Both store paths should be cached on Hydra and can be retrieved with nix-store -r /nix/store/{f0ncniw2g22k381ba74b8yp22j115skp-erlang-19.3.6.4,9llmw5m5mp1n524mq75dph1hlrgy56vs-erlang-19.3.6.4}. I can't find the build links right now but IIRC they were produced by different builders.

The missing boot files seem to be due to what's observed in https://github.com/NixOS/nixpkgs/issues/36823#issuecomment-372294868 - in short in my setup sandbox /bin/sh can't expand certain globs, those globs are needed to copy the .boot files.

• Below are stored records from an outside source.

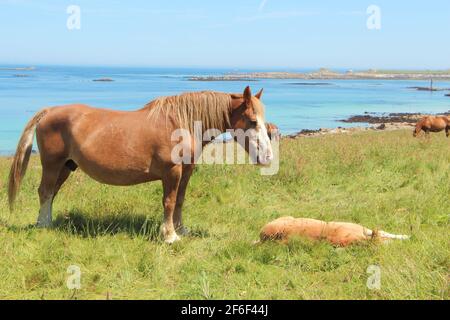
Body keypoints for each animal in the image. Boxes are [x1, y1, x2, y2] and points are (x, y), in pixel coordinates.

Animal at [8, 86, 272, 244]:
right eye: (252, 120)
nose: (268, 157)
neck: (180, 122)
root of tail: (49, 111)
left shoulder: (186, 172)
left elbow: (179, 201)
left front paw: (181, 230)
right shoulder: (172, 172)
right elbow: (169, 202)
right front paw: (169, 236)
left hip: (66, 166)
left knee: (51, 193)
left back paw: (47, 222)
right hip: (52, 165)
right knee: (45, 191)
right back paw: (43, 225)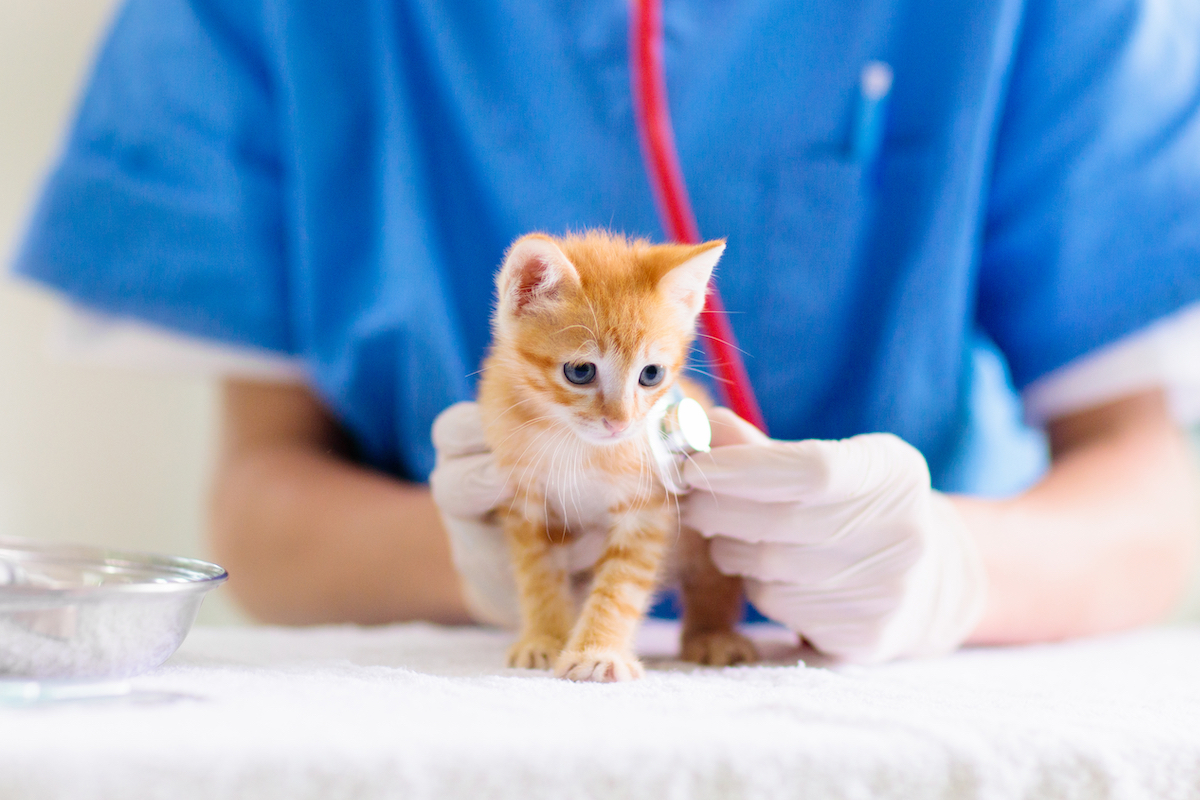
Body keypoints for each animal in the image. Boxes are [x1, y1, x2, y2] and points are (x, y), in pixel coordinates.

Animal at [472, 230, 753, 681]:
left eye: (651, 374)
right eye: (580, 371)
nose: (620, 423)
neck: (578, 445)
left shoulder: (648, 505)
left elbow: (620, 585)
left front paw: (597, 650)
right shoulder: (524, 500)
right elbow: (537, 574)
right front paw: (544, 638)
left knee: (712, 581)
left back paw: (713, 635)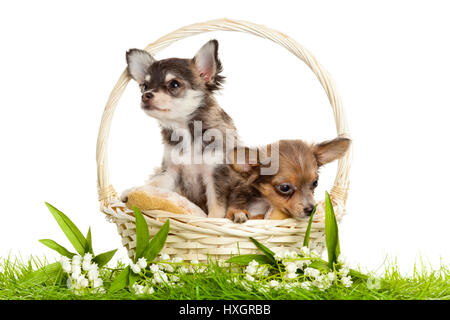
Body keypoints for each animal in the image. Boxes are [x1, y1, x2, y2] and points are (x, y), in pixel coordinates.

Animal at [119, 39, 239, 218]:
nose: (145, 95)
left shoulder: (215, 175)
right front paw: (134, 190)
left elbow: (216, 206)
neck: (184, 129)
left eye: (174, 84)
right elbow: (154, 184)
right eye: (144, 86)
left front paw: (212, 220)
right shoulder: (171, 172)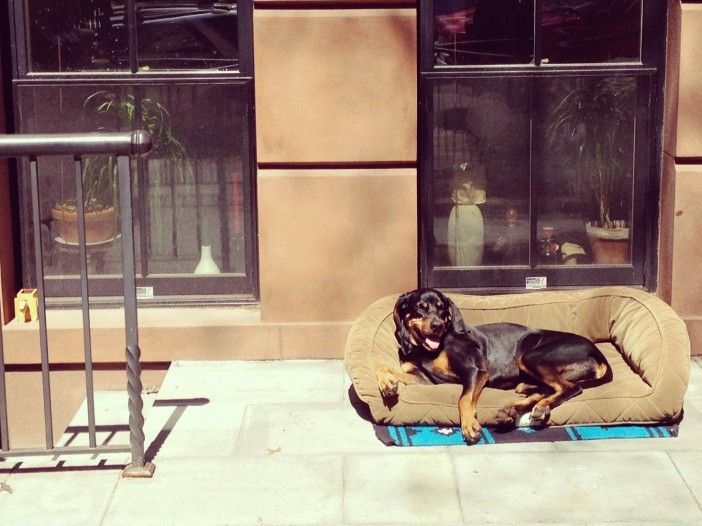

As I understand it some Hydra builders might still have this issue (EC2 builders specifically is my own personal speculation).

Locally applying

diff --git a/pkgs/development/interpreters/erlang/generic-builder.nix b/pkgs/development/interpreters/erlang/generic-builder.nix
index 6ea3ac73a4b..cf8fe1f6e56 100644
--- a/pkgs/development/interpreters/erlang/generic-builder.nix
+++ b/pkgs/development/interpreters/erlang/generic-builder.nix
@@ -68,6 +68,9 @@ in stdenv.mkDerivation ({
     patchShebangs make

     ${postPatch}
+
+    substituteInPlace erts/etc/unix/Install.src  \
+      --replace "#!/bin/sh" "${stdenv.shell}"
   '';

   preConfigure = ''

seems to produce more friendly Erlang (R19) that can build rebar, couchdb, and rabbitmq_server. I can't rebuild all Erlang things right now.

pbogdan commented 6 years ago

Hmm, something is wrong still :-(, elixir won't build..

pbogdan commented 6 years ago

runs patchShebangs over elixir source ...

Yep, that did it.

pbogdan commented 6 years ago

Looks like it's specifically bin/elixir that needs patching (similar globbing issue it seems). Everything else seems to build fine.